There was a pasteboard box full of bright-colored yarns and another box filled with embroidery silks and sheets of perforated thin cardboard, silver-colored and gold-colored. Ma gave both boxes to Laura, saying, “You gave away the pretty things you had made. Now here are some lovely things for you to work with.”
Laura was so happy that she couldn’t say a word. The delicate silks caught on the roughness of her fingers, scarred from twisting hay, but the beautiful colors sang together like music, and her fingers would grow smooth again so that she could embroider on the fine, thin silver and gold.
“Now I wonder what this can be?” Pa said, as he lifted from the very bottom of the barrel something bulky and lumpy that was wrapped around and around with thick brown paper.
“Je-ru-salem crickets!” he exclaimed. “If it isn’t our Christmas turkey, still frozen solid!”
He held the great turkey up where all could see. “And fat! Fifteen pounds or I miss my guess.” And as he let the mass of brown paper fall, it thumped on the floor and out of it rolled several cranberries.
“And if here isn’t a package of cranberries to go with it!” said Pa.
Carrie shrieked with delight. Mary clasped her hands and said, “Oh my!” But Ma asked, “Did the groceries come for the stores, Charles?”
“Yes, sugar and flour and dried fruit and meat—oh, everything anybody needs,” Pa answered.
“Well then, Mr.
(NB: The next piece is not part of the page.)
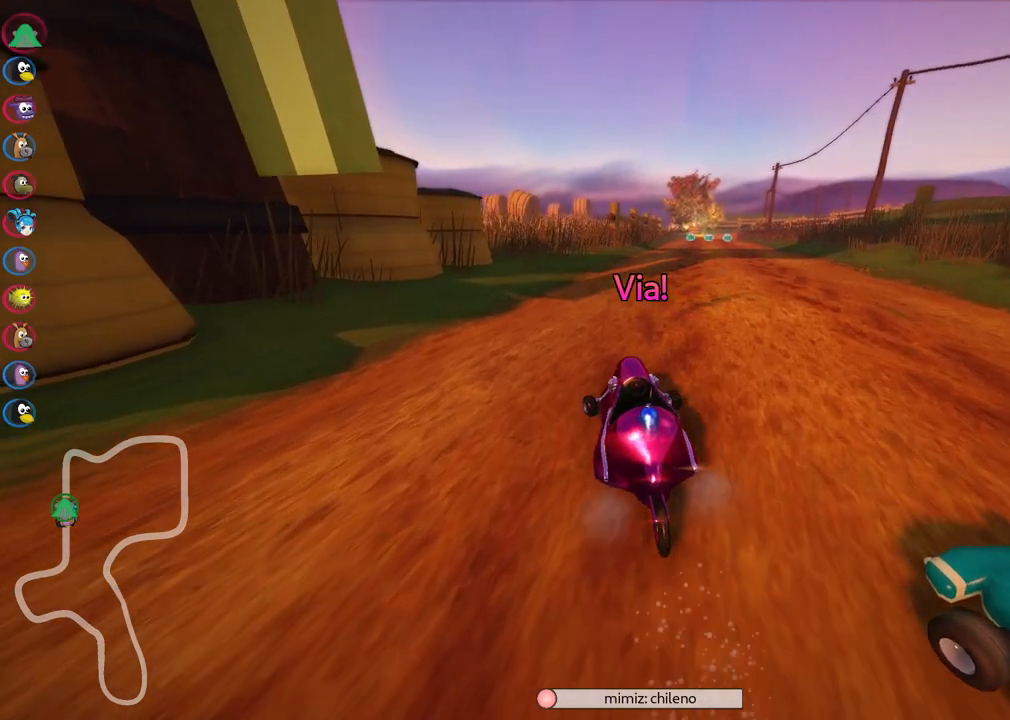
{"keys": ["left", "m", "right", "up"], "events": [[50, "m", "down"], [50, "right", "down"], [233, "left", "down"], [333, "right", "up"], [467, "right", "down"]]}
Boast, you bring Mrs. Boast day after tomorrow,” Ma said. “Come as early as you can and we will celebrate the springtime with a Christmas dinner.”
“That’s the ticket!” Pa shouted, while Mr. Boast threw back his head and the room filled with his ringing laugh. They all joined in, for no one could help laughing when Mr. Boast did.
“We’ll come! You bet we’ll come!” Mr. Boast chortled. “Christmas dinner in May! That will be great, to feast after a winter of darn near fasting! I’ll hurry home and tell Ellie.”